If it is clearly known that a deceased person had intellectual disabilities and was not accountable, the only ordinance performed is that of sealing to parents (see 38.2.4). This is done only if the person was not born in the covenant or was not sealed to his or her parents while living. Other temple ordinances are not needed or performed even if the person lived to be age 8 or older.
Temple ordinances may be performed for a person who is presumed dead. The ordinances cannot be performed until 10 years have passed since the time the person is presumed dead or legally declared dead. This policy applies to persons who either:
Are missing in action or are lost at sea.
Disappeared under circumstances where death is apparent but no body has been recovered.
In all other cases of missing persons, temple ordinances may be performed 110 years after the person’s birth.
The stake president may contact the Temple Department if he has questions about this policy:
If persons either had their Church membership withdrawn or had resigned membership before they died, First Presidency approval is required before temple ordinances, including restoration of blessings when applicable, can be performed for them. A family member may seek this approval in a letter to the Office of the First Presidency after one year has passed since the person’s death. The letter should explain the circumstances. No form is required. The bishop or stake president may assist with this request as needed.
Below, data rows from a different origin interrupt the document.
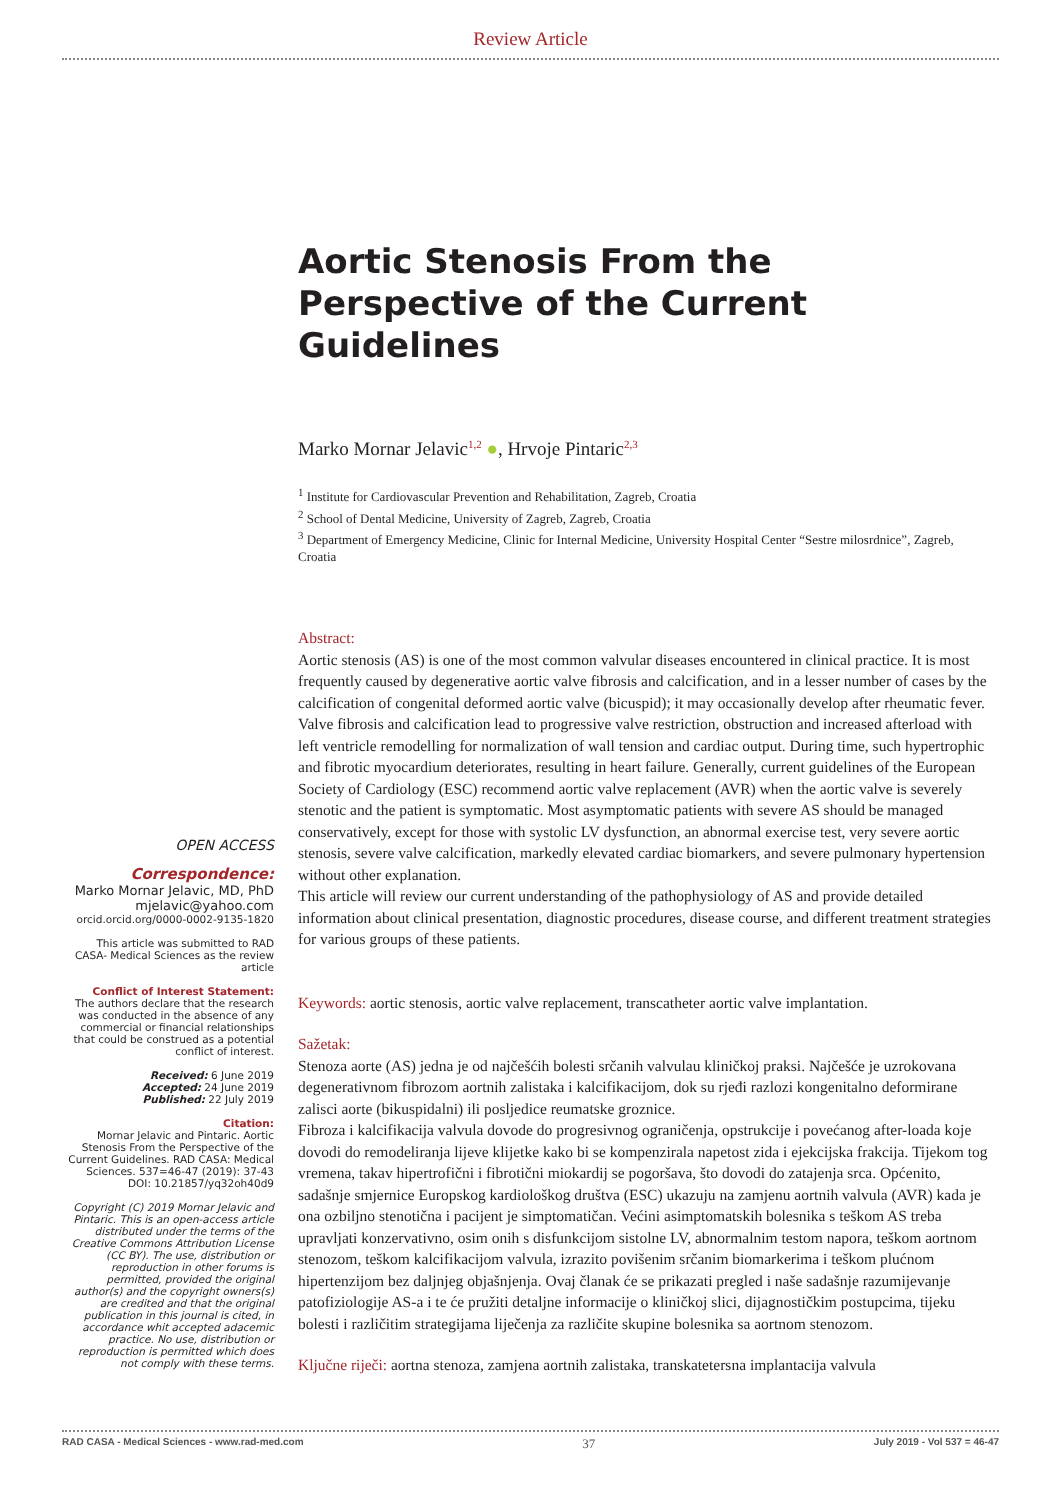Review Article
Aortic Stenosis From the Perspective of the Current Guidelines
Marko Mornar Jelavic<sup>1,2</sup> ●, Hrvoje Pintaric<sup>2,3</sup>
<sup>1</sup> Institute for Cardiovascular Prevention and Rehabilitation, Zagreb, Croatia
<sup>2</sup> School of Dental Medicine, University of Zagreb, Zagreb, Croatia
<sup>3</sup> Department of Emergency Medicine, Clinic for Internal Medicine, University Hospital Center “Sestre milosrdnice”, Zagreb, Croatia
OPEN ACCESS
Correspondence:
Marko Mornar Jelavic, MD, PhD
mjelavic@yahoo.com
orcid.orcid.org/0000-0002-9135-1820
This article was submitted to RAD CASA- Medical Sciences as the review article
Conflict of Interest Statement:
The authors declare that the research was conducted in the absence of any commercial or financial relationships that could be construed as a potential conflict of interest.
Received: 6 June 2019
Accepted: 24 June 2019
Published: 22 July 2019
Citation:
Mornar Jelavic and Pintaric. Aortic Stenosis From the Perspective of the Current Guidelines. RAD CASA: Medical Sciences. 537=46-47 (2019): 37-43 DOI: 10.21857/yq32oh40d9
Copyright (C) 2019 Mornar Jelavic and Pintaric. This is an open-access article distributed under the terms of the Creative Commons Attribution License (CC BY). The use, distribution or reproduction in other forums is permitted, provided the original author(s) and the copyright owners(s) are credited and that the original publication in this journal is cited, in accordance whit accepted adacemic practice. No use, distribution or reproduction is permitted which does not comply with these terms.
Abstract:
Aortic stenosis (AS) is one of the most common valvular diseases encountered in clinical practice. It is most frequently caused by degenerative aortic valve fibrosis and calcification, and in a lesser number of cases by the calcification of congenital deformed aortic valve (bicuspid); it may occasionally develop after rheumatic fever.
Valve fibrosis and calcification lead to progressive valve restriction, obstruction and increased afterload with left ventricle remodelling for normalization of wall tension and cardiac output. During time, such hypertrophic and fibrotic myocardium deteriorates, resulting in heart failure. Generally, current guidelines of the European Society of Cardiology (ESC) recommend aortic valve replacement (AVR) when the aortic valve is severely stenotic and the patient is symptomatic. Most asymptomatic patients with severe AS should be managed conservatively, except for those with systolic LV dysfunction, an abnormal exercise test, very severe aortic stenosis, severe valve calcification, markedly elevated cardiac biomarkers, and severe pulmonary hypertension without other explanation.
This article will review our current understanding of the pathophysiology of AS and provide detailed information about clinical presentation, diagnostic procedures, disease course, and different treatment strategies for various groups of these patients.
Keywords: aortic stenosis, aortic valve replacement, transcatheter aortic valve implantation.
Sažetak:
Stenoza aorte (AS) jedna je od najčešćih bolesti srčanih valvulau kliničkoj praksi. Najčešće je uzrokovana degenerativnom fibrozom aortnih zalistaka i kalcifikacijom, dok su rjeđi razlozi kongenitalno deformirane zalisci aorte (bikuspidalni) ili posljedice reumatske groznice.
Fibroza i kalcifikacija valvula dovode do progresivnog ograničenja, opstrukcije i povećanog after-loada koje dovodi do remodeliranja lijeve klijetke kako bi se kompenzirala napetost zida i ejekcijska frakcija. Tijekom tog vremena, takav hipertrofični i fibrotični miokardij se pogoršava, što dovodi do zatajenja srca. Općenito, sadašnje smjernice Europskog kardiološkog društva (ESC) ukazuju na zamjenu aortnih valvula (AVR) kada je ona ozbiljno stenotična i pacijent je simptomatičan. Većini asimptomatskih bolesnika s teškom AS treba upravljati konzervativno, osim onih s disfunkcijom sistolne LV, abnormalnim testom napora, teškom aortnom stenozom, teškom kalcifikacijom valvula, izrazito povišenim srčanim biomarkerima i teškom plućnom hipertenzijom bez daljnjeg objašnjenja. Ovaj članak će se prikazati pregled i naše sadašnje razumijevanje patofiziologije AS-a i te će pružiti detaljne informacije o kliničkoj slici, dijagnostičkim postupcima, tijeku bolesti i različitim strategijama liječenja za različite skupine bolesnika sa aortnom stenozom.
Ključne riječi: aortna stenoza, zamjena aortnih zalistaka, transkatetersna implantacija valvula
RAD CASA - Medical Sciences - www.rad-med.com 37 July 2019 - Vol 537 = 46-47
Deceased persons who were not endowed but whose Church membership was withdrawn or who resigned membership may be readmitted by baptism and confirmation. First Presidency approval is needed, as noted in 28.3.5. These deceased persons do not need to be sealed to their parents again if they were born in the covenant or sealed to their parents in life.
Deceased persons who were endowed but whose Church membership was withdrawn or who resigned membership and were later readmitted by baptism and confirmation can receive their priesthood and temple blessings only through the ordinance of restoration of blessings. Such persons are not ordained to any priesthood office or endowed again, since these blessings are restored through this ordinance.